━━ Excerpted records ━━
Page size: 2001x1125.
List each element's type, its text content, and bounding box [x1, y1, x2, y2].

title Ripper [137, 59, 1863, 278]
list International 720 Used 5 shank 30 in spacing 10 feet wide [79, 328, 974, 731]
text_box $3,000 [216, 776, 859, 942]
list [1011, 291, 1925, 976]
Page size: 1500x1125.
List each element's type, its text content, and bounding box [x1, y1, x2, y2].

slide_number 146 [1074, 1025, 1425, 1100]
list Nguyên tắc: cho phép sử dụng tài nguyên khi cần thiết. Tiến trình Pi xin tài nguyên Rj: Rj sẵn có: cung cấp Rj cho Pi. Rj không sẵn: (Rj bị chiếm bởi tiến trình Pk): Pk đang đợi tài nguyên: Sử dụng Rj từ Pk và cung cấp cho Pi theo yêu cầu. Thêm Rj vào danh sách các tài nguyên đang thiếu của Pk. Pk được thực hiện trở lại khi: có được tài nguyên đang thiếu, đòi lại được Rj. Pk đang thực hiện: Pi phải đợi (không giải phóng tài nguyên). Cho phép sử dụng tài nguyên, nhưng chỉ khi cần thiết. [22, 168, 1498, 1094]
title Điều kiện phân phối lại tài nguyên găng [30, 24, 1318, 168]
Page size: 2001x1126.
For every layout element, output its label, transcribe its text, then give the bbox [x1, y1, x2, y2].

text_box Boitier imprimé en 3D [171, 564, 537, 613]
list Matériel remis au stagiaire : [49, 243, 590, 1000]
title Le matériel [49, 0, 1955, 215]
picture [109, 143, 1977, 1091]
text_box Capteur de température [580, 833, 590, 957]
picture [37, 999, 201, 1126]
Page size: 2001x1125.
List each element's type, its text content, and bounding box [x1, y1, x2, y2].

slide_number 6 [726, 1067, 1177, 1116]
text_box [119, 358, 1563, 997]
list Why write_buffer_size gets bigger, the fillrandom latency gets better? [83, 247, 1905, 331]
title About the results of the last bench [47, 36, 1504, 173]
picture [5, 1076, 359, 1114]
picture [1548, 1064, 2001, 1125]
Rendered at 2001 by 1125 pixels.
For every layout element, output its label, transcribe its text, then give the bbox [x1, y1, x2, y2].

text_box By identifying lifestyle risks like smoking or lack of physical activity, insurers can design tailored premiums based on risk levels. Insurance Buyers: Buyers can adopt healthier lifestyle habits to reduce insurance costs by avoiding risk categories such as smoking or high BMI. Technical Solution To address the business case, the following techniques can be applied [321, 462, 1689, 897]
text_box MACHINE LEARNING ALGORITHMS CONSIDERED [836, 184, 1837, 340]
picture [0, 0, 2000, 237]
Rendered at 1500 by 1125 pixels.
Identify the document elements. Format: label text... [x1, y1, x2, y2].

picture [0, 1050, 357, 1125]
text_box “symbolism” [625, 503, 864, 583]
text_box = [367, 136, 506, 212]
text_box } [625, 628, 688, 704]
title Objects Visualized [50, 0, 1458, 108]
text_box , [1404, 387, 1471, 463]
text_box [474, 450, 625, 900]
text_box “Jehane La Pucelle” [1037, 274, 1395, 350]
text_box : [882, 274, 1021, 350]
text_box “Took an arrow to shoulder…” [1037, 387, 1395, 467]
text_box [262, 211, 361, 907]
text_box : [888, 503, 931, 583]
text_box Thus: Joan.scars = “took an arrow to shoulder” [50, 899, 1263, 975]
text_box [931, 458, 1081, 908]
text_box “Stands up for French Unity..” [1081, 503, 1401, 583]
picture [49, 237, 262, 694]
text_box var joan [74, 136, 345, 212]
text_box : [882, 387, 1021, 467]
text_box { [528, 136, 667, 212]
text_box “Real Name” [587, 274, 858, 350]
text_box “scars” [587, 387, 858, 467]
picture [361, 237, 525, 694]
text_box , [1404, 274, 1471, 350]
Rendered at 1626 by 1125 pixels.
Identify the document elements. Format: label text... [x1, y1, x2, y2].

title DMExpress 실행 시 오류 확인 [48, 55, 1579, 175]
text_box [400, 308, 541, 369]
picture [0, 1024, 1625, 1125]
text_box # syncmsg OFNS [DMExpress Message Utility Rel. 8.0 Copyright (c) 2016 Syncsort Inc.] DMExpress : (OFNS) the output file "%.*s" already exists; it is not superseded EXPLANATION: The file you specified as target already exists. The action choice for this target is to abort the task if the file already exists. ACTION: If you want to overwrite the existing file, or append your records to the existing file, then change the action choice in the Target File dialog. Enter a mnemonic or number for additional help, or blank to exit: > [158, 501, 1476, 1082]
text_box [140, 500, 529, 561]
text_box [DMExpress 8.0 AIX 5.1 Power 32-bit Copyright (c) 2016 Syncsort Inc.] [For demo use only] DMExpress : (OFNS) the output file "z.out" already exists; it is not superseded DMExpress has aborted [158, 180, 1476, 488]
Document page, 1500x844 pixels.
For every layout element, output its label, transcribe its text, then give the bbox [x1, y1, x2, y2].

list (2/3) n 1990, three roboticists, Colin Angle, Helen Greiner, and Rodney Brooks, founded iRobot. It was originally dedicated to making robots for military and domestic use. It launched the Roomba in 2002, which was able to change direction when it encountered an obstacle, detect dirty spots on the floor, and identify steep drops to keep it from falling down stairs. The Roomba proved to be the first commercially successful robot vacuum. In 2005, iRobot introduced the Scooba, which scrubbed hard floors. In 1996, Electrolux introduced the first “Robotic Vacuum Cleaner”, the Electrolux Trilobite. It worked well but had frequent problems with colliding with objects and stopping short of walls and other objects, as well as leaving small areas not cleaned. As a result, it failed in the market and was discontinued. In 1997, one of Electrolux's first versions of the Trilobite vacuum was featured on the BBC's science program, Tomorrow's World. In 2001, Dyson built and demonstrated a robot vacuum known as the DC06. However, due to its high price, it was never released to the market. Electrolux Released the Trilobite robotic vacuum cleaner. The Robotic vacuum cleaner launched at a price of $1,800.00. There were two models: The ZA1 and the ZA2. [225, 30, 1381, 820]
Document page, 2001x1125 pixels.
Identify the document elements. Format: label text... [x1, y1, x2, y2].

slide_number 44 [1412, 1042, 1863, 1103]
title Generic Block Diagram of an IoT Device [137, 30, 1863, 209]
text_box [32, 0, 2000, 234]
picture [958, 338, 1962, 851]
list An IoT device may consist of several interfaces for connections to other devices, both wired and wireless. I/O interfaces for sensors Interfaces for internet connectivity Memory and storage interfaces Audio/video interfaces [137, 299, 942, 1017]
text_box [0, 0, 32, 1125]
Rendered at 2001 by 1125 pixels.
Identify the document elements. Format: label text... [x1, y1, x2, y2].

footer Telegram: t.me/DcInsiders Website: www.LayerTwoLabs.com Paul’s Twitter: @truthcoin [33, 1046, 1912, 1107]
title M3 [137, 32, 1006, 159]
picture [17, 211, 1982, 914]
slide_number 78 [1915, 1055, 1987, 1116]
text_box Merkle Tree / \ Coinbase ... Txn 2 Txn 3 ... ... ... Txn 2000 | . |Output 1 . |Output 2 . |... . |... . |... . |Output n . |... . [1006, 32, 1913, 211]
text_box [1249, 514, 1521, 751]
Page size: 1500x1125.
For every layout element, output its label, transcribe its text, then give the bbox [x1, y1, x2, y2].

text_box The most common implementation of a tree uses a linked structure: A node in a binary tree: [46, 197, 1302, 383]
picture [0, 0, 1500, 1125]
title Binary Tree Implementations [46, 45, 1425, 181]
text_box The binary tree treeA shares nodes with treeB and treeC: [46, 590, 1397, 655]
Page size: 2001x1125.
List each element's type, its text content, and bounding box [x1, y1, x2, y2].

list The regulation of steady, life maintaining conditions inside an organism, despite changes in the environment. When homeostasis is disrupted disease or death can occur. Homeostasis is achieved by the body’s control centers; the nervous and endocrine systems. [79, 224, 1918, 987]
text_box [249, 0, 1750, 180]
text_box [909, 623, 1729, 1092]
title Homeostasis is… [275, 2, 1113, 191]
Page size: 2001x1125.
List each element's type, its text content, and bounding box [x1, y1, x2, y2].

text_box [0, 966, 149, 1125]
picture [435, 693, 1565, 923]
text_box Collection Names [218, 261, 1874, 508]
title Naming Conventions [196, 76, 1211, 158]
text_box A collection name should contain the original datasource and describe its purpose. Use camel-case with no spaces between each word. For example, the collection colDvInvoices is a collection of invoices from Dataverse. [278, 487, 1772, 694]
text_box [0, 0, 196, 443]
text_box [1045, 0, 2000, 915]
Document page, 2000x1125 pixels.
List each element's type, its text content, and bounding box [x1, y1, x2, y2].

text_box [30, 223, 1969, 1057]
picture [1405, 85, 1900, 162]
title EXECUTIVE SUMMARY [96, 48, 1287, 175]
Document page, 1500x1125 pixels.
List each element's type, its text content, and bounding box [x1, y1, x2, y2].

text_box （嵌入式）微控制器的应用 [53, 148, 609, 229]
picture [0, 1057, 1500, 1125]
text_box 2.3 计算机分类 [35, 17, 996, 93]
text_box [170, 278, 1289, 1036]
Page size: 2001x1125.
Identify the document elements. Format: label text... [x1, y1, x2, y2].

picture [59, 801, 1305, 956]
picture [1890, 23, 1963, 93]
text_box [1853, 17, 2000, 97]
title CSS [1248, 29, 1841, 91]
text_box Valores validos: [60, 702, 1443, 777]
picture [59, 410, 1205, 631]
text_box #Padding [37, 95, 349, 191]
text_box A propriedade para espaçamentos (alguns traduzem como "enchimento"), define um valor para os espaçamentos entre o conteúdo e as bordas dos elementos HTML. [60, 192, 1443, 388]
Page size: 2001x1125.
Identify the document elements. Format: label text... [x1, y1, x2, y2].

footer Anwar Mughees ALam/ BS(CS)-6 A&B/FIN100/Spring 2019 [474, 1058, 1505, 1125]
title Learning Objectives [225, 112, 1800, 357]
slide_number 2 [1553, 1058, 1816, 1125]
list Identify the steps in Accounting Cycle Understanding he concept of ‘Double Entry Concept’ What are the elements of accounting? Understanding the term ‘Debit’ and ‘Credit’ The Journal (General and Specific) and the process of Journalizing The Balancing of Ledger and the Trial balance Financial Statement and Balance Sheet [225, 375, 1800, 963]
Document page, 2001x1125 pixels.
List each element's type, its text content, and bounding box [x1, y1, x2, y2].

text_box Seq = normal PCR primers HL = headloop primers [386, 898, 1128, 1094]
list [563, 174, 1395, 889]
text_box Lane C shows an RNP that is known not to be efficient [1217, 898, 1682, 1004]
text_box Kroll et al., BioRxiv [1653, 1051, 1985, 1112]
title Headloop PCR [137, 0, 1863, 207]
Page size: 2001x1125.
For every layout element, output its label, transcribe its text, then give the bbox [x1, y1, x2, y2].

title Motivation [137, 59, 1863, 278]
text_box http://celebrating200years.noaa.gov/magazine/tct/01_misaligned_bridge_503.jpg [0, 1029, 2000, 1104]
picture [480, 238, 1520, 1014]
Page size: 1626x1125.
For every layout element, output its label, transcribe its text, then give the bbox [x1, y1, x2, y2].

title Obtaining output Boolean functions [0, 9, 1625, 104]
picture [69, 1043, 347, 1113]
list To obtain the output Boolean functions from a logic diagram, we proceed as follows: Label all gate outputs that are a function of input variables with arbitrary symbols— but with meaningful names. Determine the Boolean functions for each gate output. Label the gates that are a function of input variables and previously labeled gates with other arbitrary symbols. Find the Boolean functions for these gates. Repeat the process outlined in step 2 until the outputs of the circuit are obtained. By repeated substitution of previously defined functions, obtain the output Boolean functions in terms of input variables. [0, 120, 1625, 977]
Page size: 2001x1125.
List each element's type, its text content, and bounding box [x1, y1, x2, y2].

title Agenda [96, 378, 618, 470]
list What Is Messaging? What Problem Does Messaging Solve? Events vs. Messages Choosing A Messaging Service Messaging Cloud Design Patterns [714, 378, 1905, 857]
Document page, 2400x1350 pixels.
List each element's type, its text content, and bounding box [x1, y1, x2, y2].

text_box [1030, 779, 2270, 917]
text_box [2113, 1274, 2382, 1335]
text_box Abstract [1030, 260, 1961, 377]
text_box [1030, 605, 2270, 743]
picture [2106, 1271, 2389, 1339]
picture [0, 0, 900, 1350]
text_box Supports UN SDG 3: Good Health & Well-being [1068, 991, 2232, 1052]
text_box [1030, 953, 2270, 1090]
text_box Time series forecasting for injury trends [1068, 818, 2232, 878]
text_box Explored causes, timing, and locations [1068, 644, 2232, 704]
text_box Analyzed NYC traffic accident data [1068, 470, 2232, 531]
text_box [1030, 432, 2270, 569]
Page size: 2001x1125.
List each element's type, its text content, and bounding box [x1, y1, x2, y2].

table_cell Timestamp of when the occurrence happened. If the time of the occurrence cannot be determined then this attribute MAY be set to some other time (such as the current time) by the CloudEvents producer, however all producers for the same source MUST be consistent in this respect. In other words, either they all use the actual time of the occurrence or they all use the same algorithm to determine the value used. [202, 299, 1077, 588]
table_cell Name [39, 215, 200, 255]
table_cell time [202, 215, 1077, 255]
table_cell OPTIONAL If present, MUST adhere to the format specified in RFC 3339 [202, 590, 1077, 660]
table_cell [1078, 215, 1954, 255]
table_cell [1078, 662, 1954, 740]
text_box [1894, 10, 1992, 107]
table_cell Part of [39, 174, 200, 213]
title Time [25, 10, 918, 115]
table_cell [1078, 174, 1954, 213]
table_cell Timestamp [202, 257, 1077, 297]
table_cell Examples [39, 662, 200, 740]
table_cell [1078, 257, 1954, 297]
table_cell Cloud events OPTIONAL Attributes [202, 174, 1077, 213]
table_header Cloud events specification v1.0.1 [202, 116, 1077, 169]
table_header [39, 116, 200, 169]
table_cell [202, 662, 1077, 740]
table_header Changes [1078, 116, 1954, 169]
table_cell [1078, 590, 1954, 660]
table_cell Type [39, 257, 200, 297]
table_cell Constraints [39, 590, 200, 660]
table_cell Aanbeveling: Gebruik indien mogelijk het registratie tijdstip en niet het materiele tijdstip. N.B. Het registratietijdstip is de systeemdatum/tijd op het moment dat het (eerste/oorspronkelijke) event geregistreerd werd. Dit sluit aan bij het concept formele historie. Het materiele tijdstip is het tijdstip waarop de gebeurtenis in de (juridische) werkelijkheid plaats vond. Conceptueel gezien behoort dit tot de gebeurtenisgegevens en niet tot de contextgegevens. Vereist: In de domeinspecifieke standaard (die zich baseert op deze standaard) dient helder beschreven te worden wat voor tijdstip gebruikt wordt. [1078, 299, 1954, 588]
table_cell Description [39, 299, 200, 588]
━━━
◆ **Job**
Give again, word for word, the records from their first line to the one with "Page size: 2001x1126.", and leave out all else.

◆ **Output below**
Page size: 2001x1125.
List each element's type, its text content, and bounding box [x1, y1, x2, y2].

title Ripper [137, 59, 1863, 278]
list International 720 Used 5 shank 30 in spacing 10 feet wide [79, 328, 974, 731]
text_box $3,000 [216, 776, 859, 942]
list [1011, 291, 1925, 976]
Page size: 1500x1125.
List each element's type, its text content, and bounding box [x1, y1, x2, y2].

slide_number 146 [1074, 1025, 1425, 1100]
list Nguyên tắc: cho phép sử dụng tài nguyên khi cần thiết. Tiến trình Pi xin tài nguyên Rj: Rj sẵn có: cung cấp Rj cho Pi. Rj không sẵn: (Rj bị chiếm bởi tiến trình Pk): Pk đang đợi tài nguyên: Sử dụng Rj từ Pk và cung cấp cho Pi theo yêu cầu. Thêm Rj vào danh sách các tài nguyên đang thiếu của Pk. Pk được thực hiện trở lại khi: có được tài nguyên đang thiếu, đòi lại được Rj. Pk đang thực hiện: Pi phải đợi (không giải phóng tài nguyên). Cho phép sử dụng tài nguyên, nhưng chỉ khi cần thiết. [22, 168, 1498, 1094]
title Điều kiện phân phối lại tài nguyên găng [30, 24, 1318, 168]
Page size: 2001x1126.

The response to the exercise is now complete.